Pour les funérailles, plusieurs centaines de personnes ont fait la queue pour entrer dans la grande mosquée de Nanterre, qui était gardée par des bénévoles en gilets jaunes, tandis que quelques dizaines de passants regardaient de l’autre côté de la rue.
Certaines des personnes en deuil, les bras croisés, ont dit « Dieu est le plus grand » en arabe, alors qu’elles parcouraient le boulevard en prière.

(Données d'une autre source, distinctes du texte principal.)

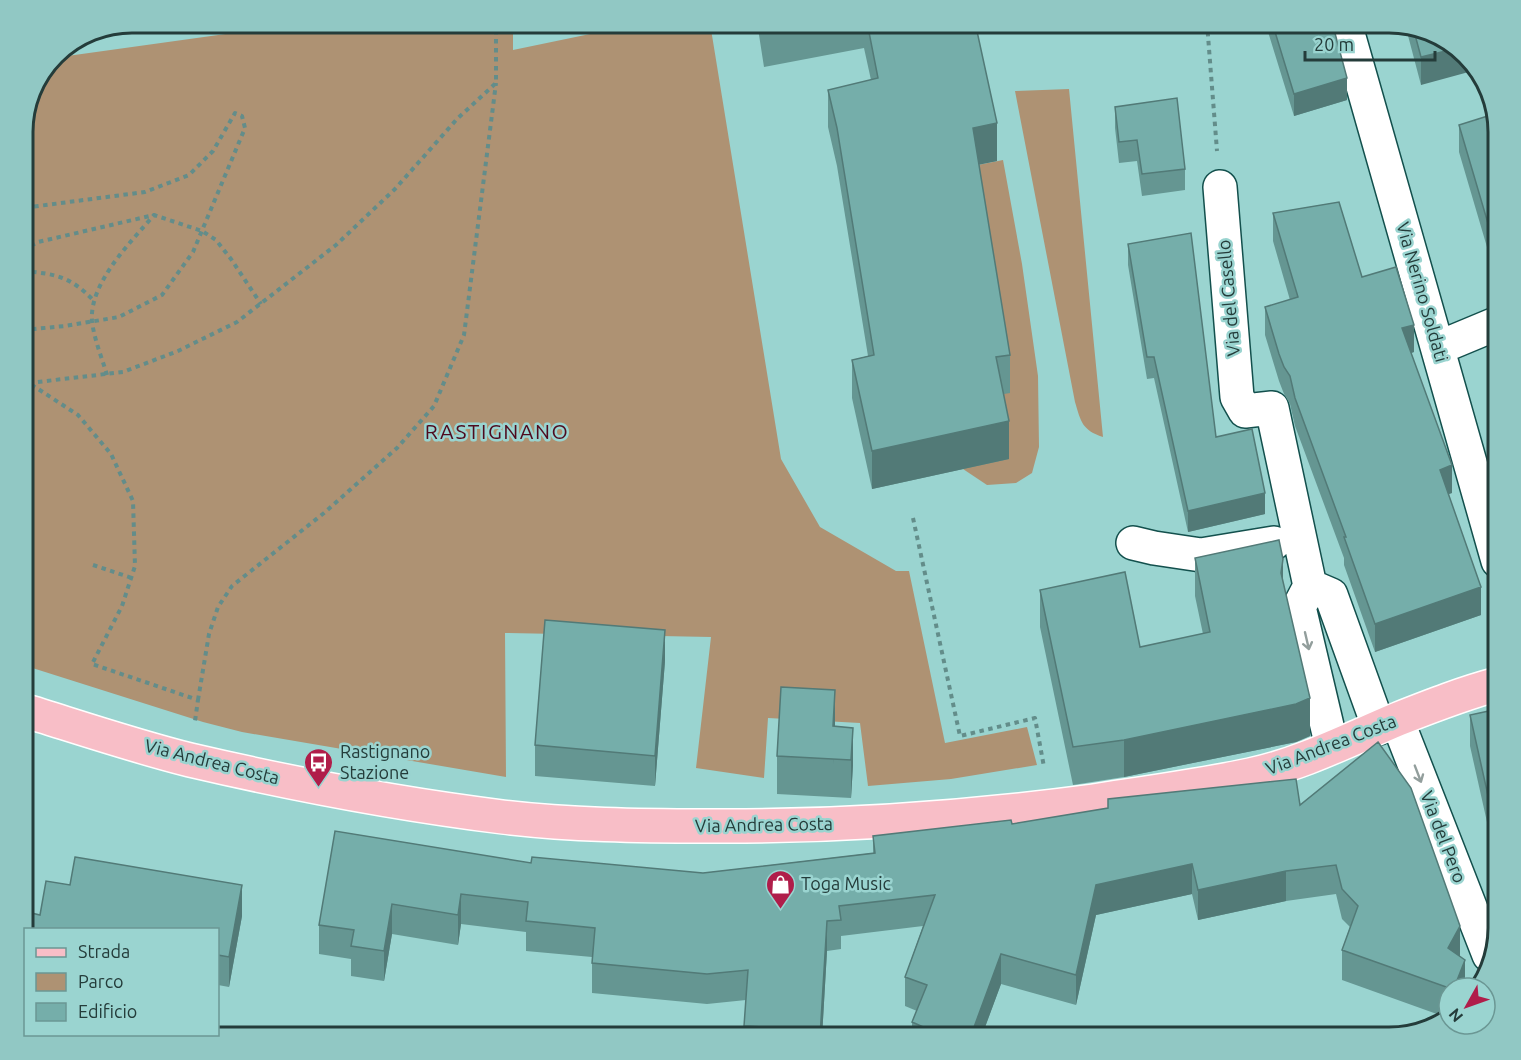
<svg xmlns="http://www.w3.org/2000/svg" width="1521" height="1060" viewBox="0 0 1521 1060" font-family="Ubuntu,sans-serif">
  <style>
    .green { fill: #ae9273 }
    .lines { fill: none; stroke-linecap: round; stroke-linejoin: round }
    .minor-casing { stroke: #13504d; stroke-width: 36 }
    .major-casing { stroke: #fff; stroke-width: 36 }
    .path { stroke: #638d8a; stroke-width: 4; stroke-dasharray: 4.5 4.5; stroke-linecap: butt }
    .minor { stroke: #fff; stroke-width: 33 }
    .major { stroke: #f8bec7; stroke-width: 33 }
    .wall { fill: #659692 }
    .shaded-wall { fill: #527a77 }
    .building { fill: #75aeaa; stroke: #527a77; stroke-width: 1.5 }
    .oneway { stroke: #929e9c }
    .labels { text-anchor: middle; stroke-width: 5; stroke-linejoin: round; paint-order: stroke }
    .street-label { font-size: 18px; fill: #243c3a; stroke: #9ad4d0 }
    .poi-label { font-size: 18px; fill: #243c3a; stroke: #9ad4d0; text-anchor: start }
    .quarter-label { font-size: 21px; letter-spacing: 1.5px; fill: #4f0a1e; stroke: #9ad4d0 }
    .rim { fill: none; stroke: #243c3a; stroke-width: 3 }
  </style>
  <rect width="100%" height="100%" fill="#9ad4d0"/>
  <path class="green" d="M304 23H513V50L643 23H710L781 459 820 527 896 571H909L945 743 1027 727 1037 765 951 779 868 786 860 723 768 718 764 778 696 768 711 637 505 633 506 777 242 732 203 722 23 665V125L34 84 53 58Z
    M1069 89 1103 437C1082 430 1081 422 1075 402L1015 91Z
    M1003 160 1022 264 1038 376 1039 447 1032 473 1016 483 987 485 963 469 973 166Z"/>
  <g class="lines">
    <defs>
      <path id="minor" d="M1345 23 1498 561
        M1220 187 1237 397 1245 411 1272 408 1310 586 1299 607 1332 747
        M1438 348 1498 323
        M1133 543 1154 548 1201 555 1274 543
        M1310 586 1331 595 1379 728
        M1397 720 1489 955"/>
      <path id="major" d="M23 710C78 727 134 746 190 760 293 784 398 804 503 817 570 825 639 826 707 826 836 827 965 818 1093 801 1145 793 1198 786 1250 775 1302 764 1350 739 1398 719 1431 706 1464 693 1498 684"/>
    </defs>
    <use href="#minor" class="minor-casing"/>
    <use href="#major" class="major-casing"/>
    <path class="path" d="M1207 23 1217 151
      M23 250 38 242 154 215 202 231 216 240 231 259 261 304
      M23 271C56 274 70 276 94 301
      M23 330 65 326 119 317 162 295 193 252 245 128 242 116 235 113 213 151 189 175 145 192 23 208
      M107 375C102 358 94 339 92 321 89 283 131 242 154 215
      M23 382 29 383 78 415 111 454 133 501 135 566 122 606 92 664 198 700 195 721
      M29 383 123 372 178 351 237 322 336 245 395 189 457 119 496 83V23
      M913 518 960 736 1035 718 1044 767
      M93 565 132 578
      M198 700 209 634 218 607 232 586 324 513 397 448 434 406 464 335 496 83"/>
    <use href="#minor" class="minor"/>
    <use href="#major" class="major"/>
  </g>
  <path class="wall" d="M757 22H975L997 161 979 164 1010 355V393L1004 394 1009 459 872 489 852 398V360L868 356 837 166 828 127V90L871 80 864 48 764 67Z
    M1265 22H1332L1347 100 1294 116Z
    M1406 28 1455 45 1421 85Z
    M1115 107 1185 169V190L1142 196 1137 161 1119 163 1115 128Z
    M1459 125 1498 132V281H1497L1459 152Z
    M1273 213 1362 277 1414 352 1411 353 1452 493 1448 494 1481 615 1375 652 1344 565V558L1295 426 1290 404 1284 394 1279 381 1265 335V307L1290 300 1273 241Z
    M1128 244 1216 437 1265 514 1188 532 1154 378 1147 379 1128 265Z
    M1195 558 1283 583 1310 736 1296 742 1124 777 1073 785 1040 627V590L1140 647 1203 634 1195 596Z
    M665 661 655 786 535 776V745Z
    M1498 709 1491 840 1470 746V715Z
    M835 726 853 728V765L851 798 777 794V756Z
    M1300 805 1460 956 1465 988H1449V1017L1448 1018 1342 980V950L1350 927 1342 919 1336 894 1286 901 1198 920 1192 894 1096 915 1076 1005 1001 984 981 1038H912V1022L917 1011 905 1006V977L923 926 841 936V949L827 951 822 1037H744L746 1000 707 1004 592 993V957L526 951V932L461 924 458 945 392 934 384 981 351 976V959L319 954V925L531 863 703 873 873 853V836L1012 824Z
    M40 915 242 916 229 987 218 985V930Z"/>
  <path class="shaded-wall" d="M1458 48 1476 70 1421 85V57Z
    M1347 78V100L1294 116V94Z
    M997 123V161L973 166V128Z
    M1497 254H1498V281H1497Z
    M1414 325V352L1402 356V328Z
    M1009 421V459L872 489V451Z
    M1452 465V493L1440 497V470Z
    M1265 493V514L1188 532V511Z
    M1283 559V597L1281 573Z
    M1481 587V615L1375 652V624Z
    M665 630V661L655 786V756Z
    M835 690V728L833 764V726Z
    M1310 698V736L1296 742 1124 777V740Z
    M853 728V765L851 798V760Z
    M1498 807V838L1491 840V809Z
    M1192 864V894L1096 915 1076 1005V975L1096 885Z
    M1286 871V901L1198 920V890Z
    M242 885V916L229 987V957Z
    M461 894V924L458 945V915Z
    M392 904V934L384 981V951Z
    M827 921V951L822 1037H820Z
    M1460 926V956L1448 978V948Z
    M1001 954V984L981 1038H970Z
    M1465 960V988H1454Z"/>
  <path class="building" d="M763 22H798L764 29Z
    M867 22H975L997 123 973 128 1010 355 996 357 1009 421 872 451 852 360 874 355 837 128 828 90 878 78Z
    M1272 22H1332L1347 78 1294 94Z
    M1414 31 1455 45 1458 48 1421 57Z
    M1177 98 1185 169 1142 174 1137 140 1119 142 1115 107Z
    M1494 114 1498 132V254H1497L1459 125Z
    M1339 202 1362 277 1396 267 1414 325 1402 328 1452 465 1440 470 1481 587 1375 624 1344 537H1346L1295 398 1290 376 1284 367 1279 354 1265 307 1298 297 1273 213Z
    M1191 233 1216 437 1252 429 1265 493 1188 511 1154 357H1147L1128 244Z
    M1279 540 1283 559 1281 573 1310 698 1296 704 1124 740 1073 747 1040 590 1125 572 1140 647 1210 632 1195 558Z
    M545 620 665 630 655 756 535 745Z
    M781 687 835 690 833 726 853 728 851 760 777 756Z
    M1498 709V807L1491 809 1470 715Z
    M1378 742 1411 788 1460 926 1448 948 1465 960 1454 988H1449L1342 950 1358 906 1342 889 1336 865 1286 871 1198 890 1192 864 1096 885 1076 975 1001 954 970 1038H948L912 1022 927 985 905 977 935 895 839 906 841 920 827 921 820 1037H778L780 1028 744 1026 748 970 707 974 592 963 595 928 526 921 528 902 461 894 458 915 392 904 384 951 351 946 354 930 319 925 335 831 531 863 532 857 703 873 875 853 873 836 1011 820 1012 824 1108 808V799L1296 779 1300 805Z
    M75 857 242 885 229 957 218 955V930H26V944L23 934V911L40 915 46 881 70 885Z"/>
  <defs><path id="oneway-shaft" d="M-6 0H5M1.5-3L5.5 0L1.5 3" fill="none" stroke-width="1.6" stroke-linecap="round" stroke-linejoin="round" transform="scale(1.5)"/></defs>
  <g class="oneway">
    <use href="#oneway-shaft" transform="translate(1307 641) rotate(77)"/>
    <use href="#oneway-shaft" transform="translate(1418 774) rotate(69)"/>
  </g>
  <defs>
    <symbol id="bus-pin" viewBox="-11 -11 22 30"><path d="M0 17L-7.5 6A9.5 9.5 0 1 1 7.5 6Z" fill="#b01d4a" stroke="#9ad4d0"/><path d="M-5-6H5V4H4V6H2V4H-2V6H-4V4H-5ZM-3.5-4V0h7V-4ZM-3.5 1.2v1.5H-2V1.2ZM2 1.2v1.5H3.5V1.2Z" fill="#fff"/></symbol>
    <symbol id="shop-pin" viewBox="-11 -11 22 30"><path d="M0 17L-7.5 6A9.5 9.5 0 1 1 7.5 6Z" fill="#b01d4a" stroke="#9ad4d0"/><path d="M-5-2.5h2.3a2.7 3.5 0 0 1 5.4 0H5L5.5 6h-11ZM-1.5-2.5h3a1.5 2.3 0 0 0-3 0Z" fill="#fff"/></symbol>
  </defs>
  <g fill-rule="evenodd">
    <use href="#bus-pin" x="302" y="746" width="33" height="45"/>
    <use href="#shop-pin" x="764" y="868" width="33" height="45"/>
  </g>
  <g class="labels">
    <g class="street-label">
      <text transform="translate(1422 292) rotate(74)" y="6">Via Nerino Soldati</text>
      <text transform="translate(1229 298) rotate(-95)" y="6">Via del Casello</text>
      <text transform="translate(1331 745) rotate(-21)" y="6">Via Andrea Costa</text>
      <text transform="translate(212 762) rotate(14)" y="6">Via Andrea Costa</text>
      <text transform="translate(764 825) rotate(-1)" y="6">Via Andrea Costa</text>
      <text transform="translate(1443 837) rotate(69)" y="6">Via del Pero</text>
    </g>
    <g class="poi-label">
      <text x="340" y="758">Rastignano<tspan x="340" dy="21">Stazione</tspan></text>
      <text x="801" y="890">Toga Music</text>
    </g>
    <g class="quarter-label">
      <text x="497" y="439">RASTIGNANO</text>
    </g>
  </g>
  <path d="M0 0H1521V1060H0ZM132 33H1389A99 99 0 0 1 1488 132V928A99 99 0 0 1 1389 1027H132A99 99 0 0 1 33 928V132A99 99 0 0 1 132 33Z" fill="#91c8c4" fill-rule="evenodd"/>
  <path class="rim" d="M132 33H1389A99 99 0 0 1 1488 132V928A99 99 0 0 1 1389 1027H132A99 99 0 0 1 33 928V132A99 99 0 0 1 132 33Z"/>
  <rect x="24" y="928" width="195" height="108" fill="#9ad4d0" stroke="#6b9794" stroke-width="1.5"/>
  <rect x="36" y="948" width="30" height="9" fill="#f8bec7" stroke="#6b9794" stroke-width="1.5"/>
  <text x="78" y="958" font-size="18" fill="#243c3a">Strada</text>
  <rect x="36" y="973" width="30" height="18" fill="#ae9273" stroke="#6b9794" stroke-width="1.5"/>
  <text x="78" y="988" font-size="18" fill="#243c3a">Parco</text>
  <rect x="36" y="1003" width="30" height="18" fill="#75aeaa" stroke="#6b9794" stroke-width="1.5"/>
  <text x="78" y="1018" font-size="18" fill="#243c3a">Edificio</text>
  <g transform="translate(1467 1006) rotate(230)"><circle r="28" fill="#9ad4d0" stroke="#6b9794" stroke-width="1.5"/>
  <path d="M0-4.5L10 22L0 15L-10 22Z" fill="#b01d4a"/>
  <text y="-9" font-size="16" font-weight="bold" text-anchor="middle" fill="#243c3a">N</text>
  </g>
  <path d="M1305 51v9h130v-9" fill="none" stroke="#243c3a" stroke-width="3"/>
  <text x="1314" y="51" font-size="18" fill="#243c3a" stroke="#9ad4d0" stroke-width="4.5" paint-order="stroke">20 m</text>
</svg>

Marie, 60 ans, raconte qu’elle vit à Nanterre depuis 50 ans et qu’il y a toujours eu des problèmes avec la police.
« Cela doit absolument cesser. Le gouvernement est complètement déconnecté de notre réalité », a-t-elle déclaré.
La fusillade de l’adolescent, filmée en vidéo, a ravivé les plaintes de longue date des communautés urbaines pauvres et racialement mixtes concernant la violence policière et le racisme.
« Si vous n’avez pas la bonne couleur de peau, la police est beaucoup plus dangereuse pour vous », a déclaré un jeune homme, qui a requis l’anonymat, ajoutant qu’il était un ami de Nahel.
Nahel était connu des services de police pour avoir auparavant enfreint les ordres de contrôle routier et conduisait illégalement une voiture de location, a indiqué jeudi le procureur de Nanterre.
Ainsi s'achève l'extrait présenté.